### Problem description
Would you please repeat the material exactly, from the first line to the last?

### Supplied entries
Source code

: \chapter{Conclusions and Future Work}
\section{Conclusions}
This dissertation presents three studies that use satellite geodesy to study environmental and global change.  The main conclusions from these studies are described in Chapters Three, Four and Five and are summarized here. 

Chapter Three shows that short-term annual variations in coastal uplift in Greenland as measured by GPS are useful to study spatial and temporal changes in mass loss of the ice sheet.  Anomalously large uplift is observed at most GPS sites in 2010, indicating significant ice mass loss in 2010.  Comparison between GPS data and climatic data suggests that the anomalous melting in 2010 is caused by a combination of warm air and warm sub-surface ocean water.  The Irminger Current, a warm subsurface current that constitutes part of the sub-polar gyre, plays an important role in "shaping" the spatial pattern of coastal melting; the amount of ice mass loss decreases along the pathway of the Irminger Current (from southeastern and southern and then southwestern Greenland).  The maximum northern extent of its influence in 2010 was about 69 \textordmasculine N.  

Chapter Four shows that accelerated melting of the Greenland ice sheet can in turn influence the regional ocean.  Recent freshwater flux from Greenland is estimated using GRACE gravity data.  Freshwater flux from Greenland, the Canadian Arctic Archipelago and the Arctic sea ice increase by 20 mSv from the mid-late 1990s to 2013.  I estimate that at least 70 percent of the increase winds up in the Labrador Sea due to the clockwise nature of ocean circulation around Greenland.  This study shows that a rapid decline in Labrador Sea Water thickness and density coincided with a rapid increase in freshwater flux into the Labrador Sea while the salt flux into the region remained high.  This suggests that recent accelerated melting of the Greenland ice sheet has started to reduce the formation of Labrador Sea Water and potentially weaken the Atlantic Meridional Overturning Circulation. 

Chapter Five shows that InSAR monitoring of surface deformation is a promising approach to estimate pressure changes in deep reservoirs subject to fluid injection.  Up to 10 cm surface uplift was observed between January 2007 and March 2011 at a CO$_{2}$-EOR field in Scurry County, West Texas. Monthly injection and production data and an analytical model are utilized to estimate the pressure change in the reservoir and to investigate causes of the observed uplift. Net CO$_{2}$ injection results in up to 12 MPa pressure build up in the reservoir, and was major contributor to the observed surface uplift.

### Task solution
Source code

: \chapter{Conclusions and Future Work}
\section{Conclusions}
This dissertation presents three studies that use satellite geodesy to study environmental and global change.  The main conclusions from these studies are described in Chapters Three, Four and Five and are summarized here. 

Chapter Three shows that short-term annual variations in coastal uplift in Greenland as measured by GPS are useful to study spatial and temporal changes in mass loss of the ice sheet.  Anomalously large uplift is observed at most GPS sites in 2010, indicating significant ice mass loss in 2010.  Comparison between GPS data and climatic data suggests that the anomalous melting in 2010 is caused by a combination of warm air and warm sub-surface ocean water.  The Irminger Current, a warm subsurface current that constitutes part of the sub-polar gyre, plays an important role in "shaping" the spatial pattern of coastal melting; the amount of ice mass loss decreases along the pathway of the Irminger Current (from southeastern and southern and then southwestern Greenland).  The maximum northern extent of its influence in 2010 was about 69 \textordmasculine N.  

Chapter Four shows that accelerated melting of the Greenland ice sheet can in turn influence the regional ocean.  Recent freshwater flux from Greenland is estimated using GRACE gravity data.  Freshwater flux from Greenland, the Canadian Arctic Archipelago and the Arctic sea ice increase by 20 mSv from the mid-late 1990s to 2013.  I estimate that at least 70 percent of the increase winds up in the Labrador Sea due to the clockwise nature of ocean circulation around Greenland.  This study shows that a rapid decline in Labrador Sea Water thickness and density coincided with a rapid increase in freshwater flux into the Labrador Sea while the salt flux into the region remained high.  This suggests that recent accelerated melting of the Greenland ice sheet has started to reduce the formation of Labrador Sea Water and potentially weaken the Atlantic Meridional Overturning Circulation. 

Chapter Five shows that InSAR monitoring of surface deformation is a promising approach to estimate pressure changes in deep reservoirs subject to fluid injection.  Up to 10 cm surface uplift was observed between January 2007 and March 2011 at a CO$_{2}$-EOR field in Scurry County, West Texas. Monthly injection and production data and an analytical model are utilized to estimate the pressure change in the reservoir and to investigate causes of the observed uplift. Net CO$_{2}$ injection results in up to 12 MPa pressure build up in the reservoir, and was major contributor to the observed surface uplift.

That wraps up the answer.